SDS-ポリアクリルアミドゲル電気泳動(SDS-PAGE)により、ネイティブタンパク質は3次元構造で、変性タンパク質はポリペプチドの長さで分離される。その後、タンパク質はメンブレン(通常はニトロセルロースまたはPVDF)に移され、標的タンパク質に特異的な抗体で染色される。ゲル電気泳動のステップは、抗体の交差反応性の問題を解決するためにウェスタンブロット分析に含まれる。
その後、分離されたタンパク質はマトリックス(主にニトロセルロースまたはPVDF膜)にブロットされ、そこで抗体で染色される。抗体はプローブとして機能し、標的タンパク質に特異的に選択される。特異的反応の位置と強度を分析することで、与えられたサンプル中の標的タンパク質の発現の詳細が明らかになる。ウェスタンブロット法は、ゲル電気泳動の高分解能とイムノアッセイの強い特異性と高感度により、わずか1ngの標的タンパク質を検出することができる。ウェスタンブロット法は、分子生物学、生化学、免疫遺伝学、その他の分子研究分野で使用されている。
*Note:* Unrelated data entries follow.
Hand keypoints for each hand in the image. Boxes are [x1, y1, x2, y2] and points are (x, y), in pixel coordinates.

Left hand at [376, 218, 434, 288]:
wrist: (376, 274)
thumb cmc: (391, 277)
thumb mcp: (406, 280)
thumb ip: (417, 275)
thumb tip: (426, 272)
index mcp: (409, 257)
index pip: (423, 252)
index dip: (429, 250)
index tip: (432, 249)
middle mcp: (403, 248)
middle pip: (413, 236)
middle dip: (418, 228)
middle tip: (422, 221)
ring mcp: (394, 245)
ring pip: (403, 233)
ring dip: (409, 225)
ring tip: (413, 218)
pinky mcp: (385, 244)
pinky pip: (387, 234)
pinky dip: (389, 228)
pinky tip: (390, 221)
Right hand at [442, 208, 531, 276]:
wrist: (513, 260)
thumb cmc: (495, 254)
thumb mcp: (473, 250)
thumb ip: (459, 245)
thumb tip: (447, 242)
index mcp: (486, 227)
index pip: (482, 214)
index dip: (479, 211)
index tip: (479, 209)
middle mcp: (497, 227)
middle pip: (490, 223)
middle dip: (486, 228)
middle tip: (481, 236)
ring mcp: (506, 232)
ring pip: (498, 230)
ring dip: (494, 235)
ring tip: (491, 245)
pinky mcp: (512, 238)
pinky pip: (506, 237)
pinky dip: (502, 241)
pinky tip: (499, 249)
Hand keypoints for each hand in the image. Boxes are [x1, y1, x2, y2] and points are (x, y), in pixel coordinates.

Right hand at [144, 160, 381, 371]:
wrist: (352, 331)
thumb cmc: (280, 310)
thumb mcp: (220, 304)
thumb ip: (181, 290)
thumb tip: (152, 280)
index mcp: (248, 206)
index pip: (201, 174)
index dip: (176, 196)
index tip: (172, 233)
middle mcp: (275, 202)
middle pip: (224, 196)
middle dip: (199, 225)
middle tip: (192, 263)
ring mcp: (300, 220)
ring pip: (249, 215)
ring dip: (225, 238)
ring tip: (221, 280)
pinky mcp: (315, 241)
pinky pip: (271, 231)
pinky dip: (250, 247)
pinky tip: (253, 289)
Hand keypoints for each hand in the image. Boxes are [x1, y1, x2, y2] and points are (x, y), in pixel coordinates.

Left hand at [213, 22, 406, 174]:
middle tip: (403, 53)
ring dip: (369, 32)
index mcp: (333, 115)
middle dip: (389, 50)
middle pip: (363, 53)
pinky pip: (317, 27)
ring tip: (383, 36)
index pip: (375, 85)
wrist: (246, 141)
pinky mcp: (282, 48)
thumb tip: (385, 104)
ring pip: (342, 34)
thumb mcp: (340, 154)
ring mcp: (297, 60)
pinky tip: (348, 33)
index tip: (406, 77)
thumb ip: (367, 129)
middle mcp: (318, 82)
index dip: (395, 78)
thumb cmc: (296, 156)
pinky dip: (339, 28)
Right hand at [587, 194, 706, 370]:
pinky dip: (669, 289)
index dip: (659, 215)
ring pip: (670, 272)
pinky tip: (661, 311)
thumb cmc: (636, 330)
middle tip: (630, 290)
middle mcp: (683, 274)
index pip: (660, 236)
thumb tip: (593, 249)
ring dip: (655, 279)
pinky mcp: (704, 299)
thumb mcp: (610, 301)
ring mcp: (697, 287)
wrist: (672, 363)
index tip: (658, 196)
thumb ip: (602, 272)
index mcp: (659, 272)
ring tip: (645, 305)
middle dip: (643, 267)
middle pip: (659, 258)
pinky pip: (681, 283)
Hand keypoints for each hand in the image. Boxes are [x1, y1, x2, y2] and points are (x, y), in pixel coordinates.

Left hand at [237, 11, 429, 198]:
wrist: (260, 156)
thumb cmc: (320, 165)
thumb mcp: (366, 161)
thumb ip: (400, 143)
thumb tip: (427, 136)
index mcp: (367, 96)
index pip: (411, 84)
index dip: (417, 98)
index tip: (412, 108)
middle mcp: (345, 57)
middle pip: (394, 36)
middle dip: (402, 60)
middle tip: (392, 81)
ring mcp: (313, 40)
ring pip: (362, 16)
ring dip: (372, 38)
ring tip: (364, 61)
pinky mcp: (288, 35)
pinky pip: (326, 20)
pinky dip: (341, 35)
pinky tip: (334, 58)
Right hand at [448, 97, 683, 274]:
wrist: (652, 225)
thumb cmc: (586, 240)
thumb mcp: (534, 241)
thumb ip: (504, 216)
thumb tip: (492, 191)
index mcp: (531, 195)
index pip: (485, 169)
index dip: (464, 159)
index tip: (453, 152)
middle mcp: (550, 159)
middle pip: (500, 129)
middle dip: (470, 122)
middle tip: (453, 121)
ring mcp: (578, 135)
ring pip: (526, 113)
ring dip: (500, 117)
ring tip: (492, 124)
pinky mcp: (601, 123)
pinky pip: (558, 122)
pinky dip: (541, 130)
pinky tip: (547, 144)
その他の関連技術としては、ドットブロット分析、免疫組織化学、免疫細胞化学(抗体を用いて組織や細胞中のタンパク質を免疫染色で検出する)、酵素結合免疫吸着測定法(ELISA)などがある。
文献・参考文献
- Koch RJ, Barrette AM, Stern AD, et al. Validating Antibodies for Quantitative Western Blot Measurements with Microwestern Array. Sci Rep. 2018;8(1):11329. Published 2018 Jul 27. doi:10.1038/s41598-018-29436-0
- Carsten Kriebitzsch, Lieve Verlinden, Guy Eelen, Natasja M. van Schoor, Karin Swart, Paul Lips, Mark B. Meyer, J Wesley Pike, Steven Boonen, Carsten Carlberg, Victor Vitvitsky, Roger Bouillon, Ruma Banerjee, and Annemieke Verstuyf (2011): 1,25-dihydroxyvitamin D3 influences cellular homocysteine levels in murine pre-osteoblastic MC3T3-E1 cells by direct regulation of cystathionine β-synthase. J Bone Miner Res. 26(12), 2011. 2991–3000.
- Tahrin Mahmood, Ping-Chang Yang (2012): Western Blot: Technique, Theory, and Trouble Shooting. North American Journal of Medical Sciences. 4(9), 2012. 429-434.